[Document segment]
Having the time to devote to philanthropic activities comes from combining family time and couple time with helping others, said Morgan.
“I am fortunate to be married to someone who also understands and underscores the importance of giving back. Our home is an environment of giving which not only facilitates a balance among the many demands, it actually integrates them. Some of our family time is used to give and serve. Some of my wife's and my quality time together involves charitable and other giving activities. We teach our children to be grateful for and share blessings, using them to positively impact their world.”
Randall said she hopes by recognizing Morgan and other philanthropists, young people will be inspired to act.
“Often, young people perceive philanthropy as an activity that occurs later in life as a capstone — that you need to be more seasoned to make meaningful contributions — but that is simply not the case. There are incredible examples of significant contributions being made by young people, and our goal is to celebrate them,” Randall said.

[Supplied data]
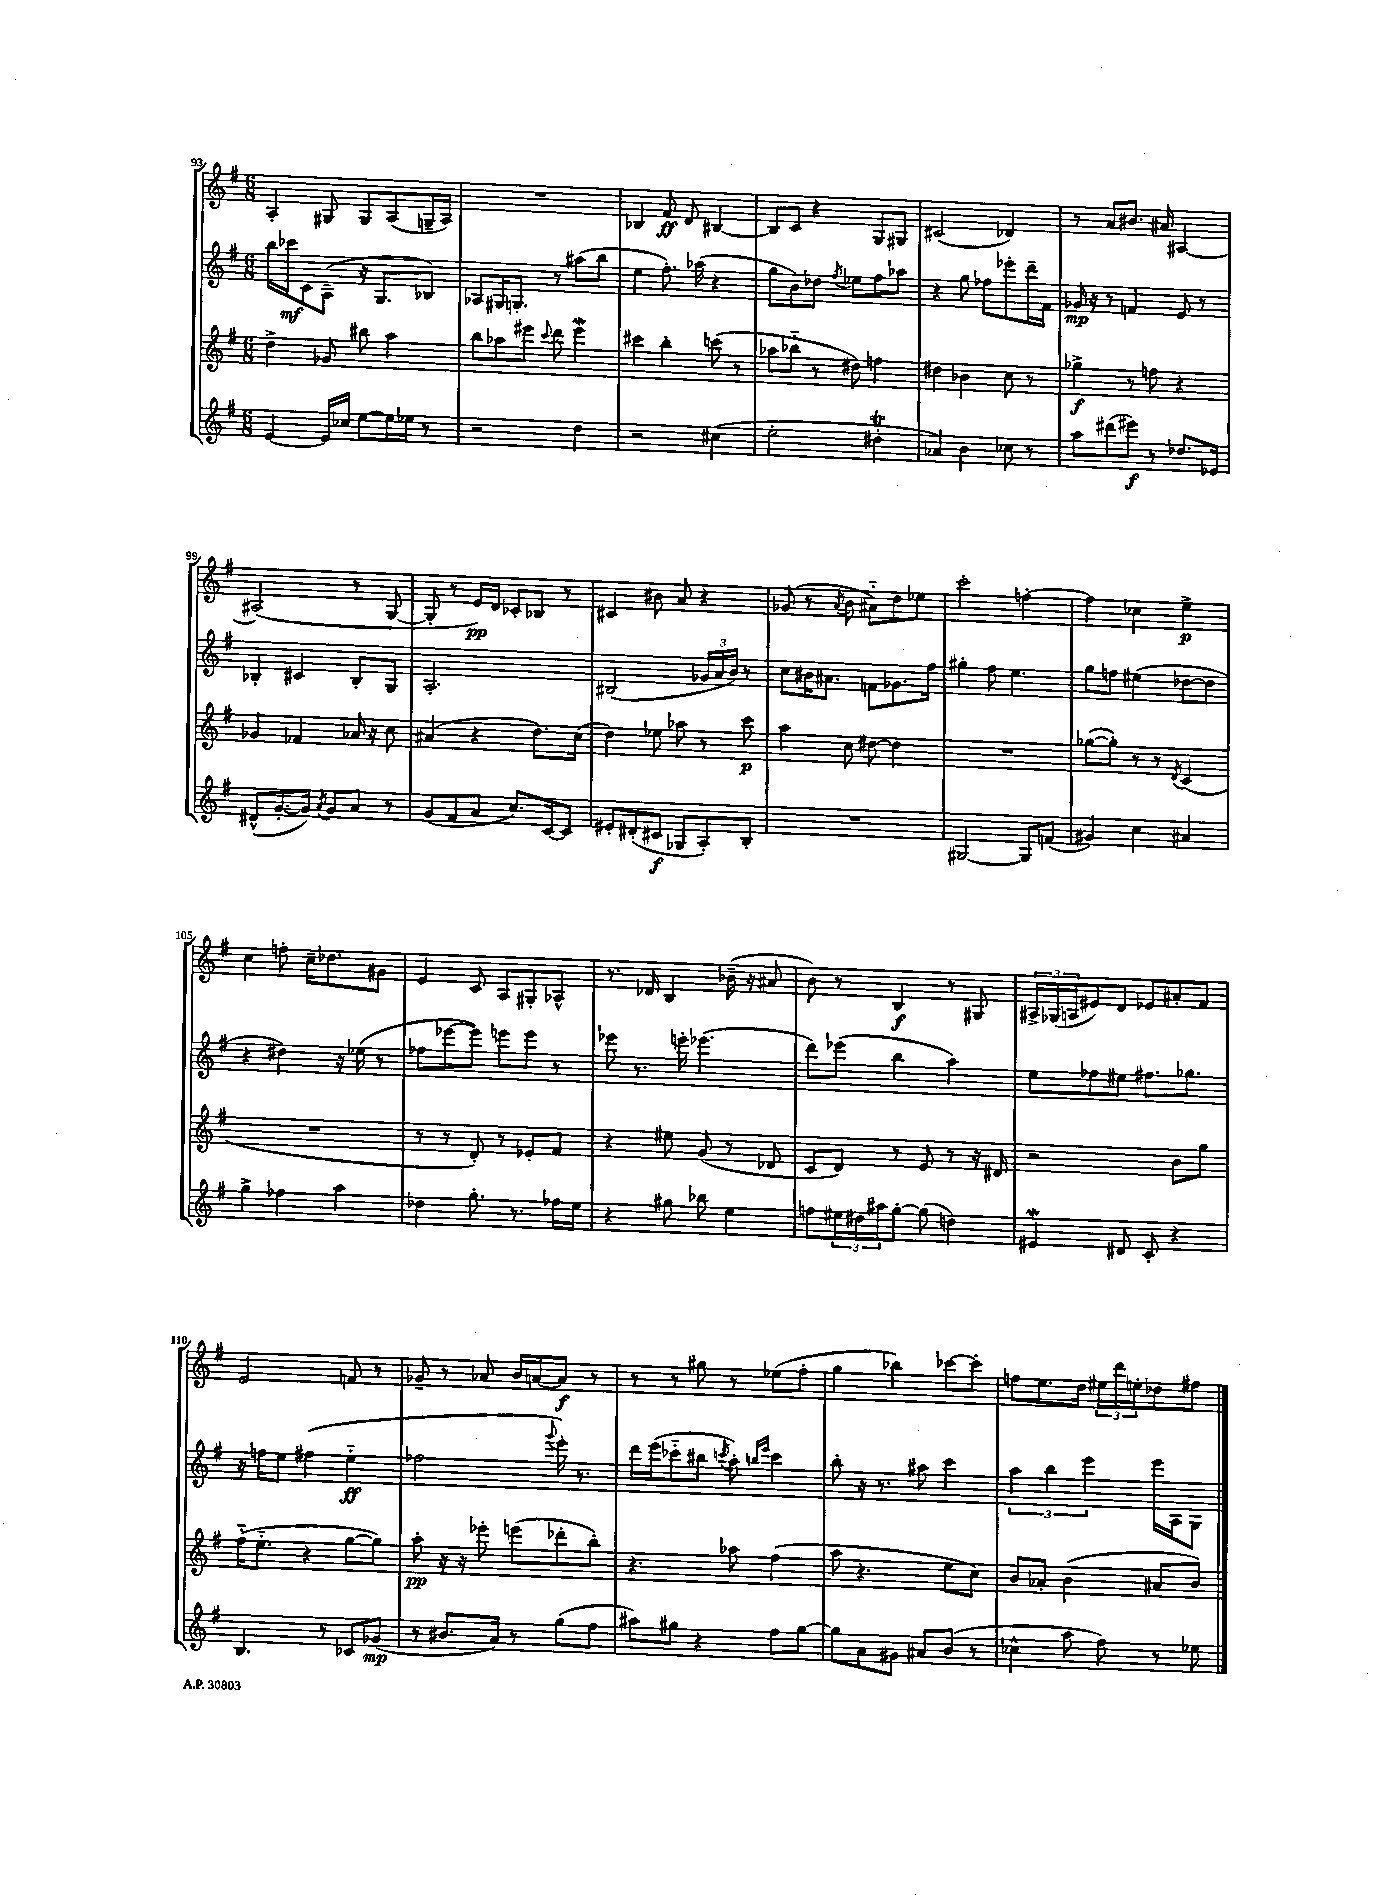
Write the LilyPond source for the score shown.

[Given problem 1] Reproduce the stretch of the philanthropy article from "Having the time" through "inspired to act.".
[Given problem 2] In the philanthropy article, what does Randall hope recognizing Morgan and other philanthropists will do?
[Given problem 3] According to the philanthropy article, what do Morgan and his wife teach their children? List each thing.
The material above comes from a separate source.

[Answer 1]
Having the time to devote to philanthropic activities comes from combining family time and couple time with helping others, said Morgan.
“I am fortunate to be married to someone who also understands and underscores the importance of giving back. Our home is an environment of giving which not only facilitates a balance among the many demands, it actually integrates them. Some of our family time is used to give and serve. Some of my wife's and my quality time together involves charitable and other giving activities. We teach our children to be grateful for and share blessings, using them to positively impact their world.”
Randall said she hopes by recognizing Morgan and other philanthropists, young people will be inspired to act.

[Answer 2] Inspire young people to act.

[Answer 3]
- To be grateful for blessings
- To share blessings
- To use blessings to positively impact their world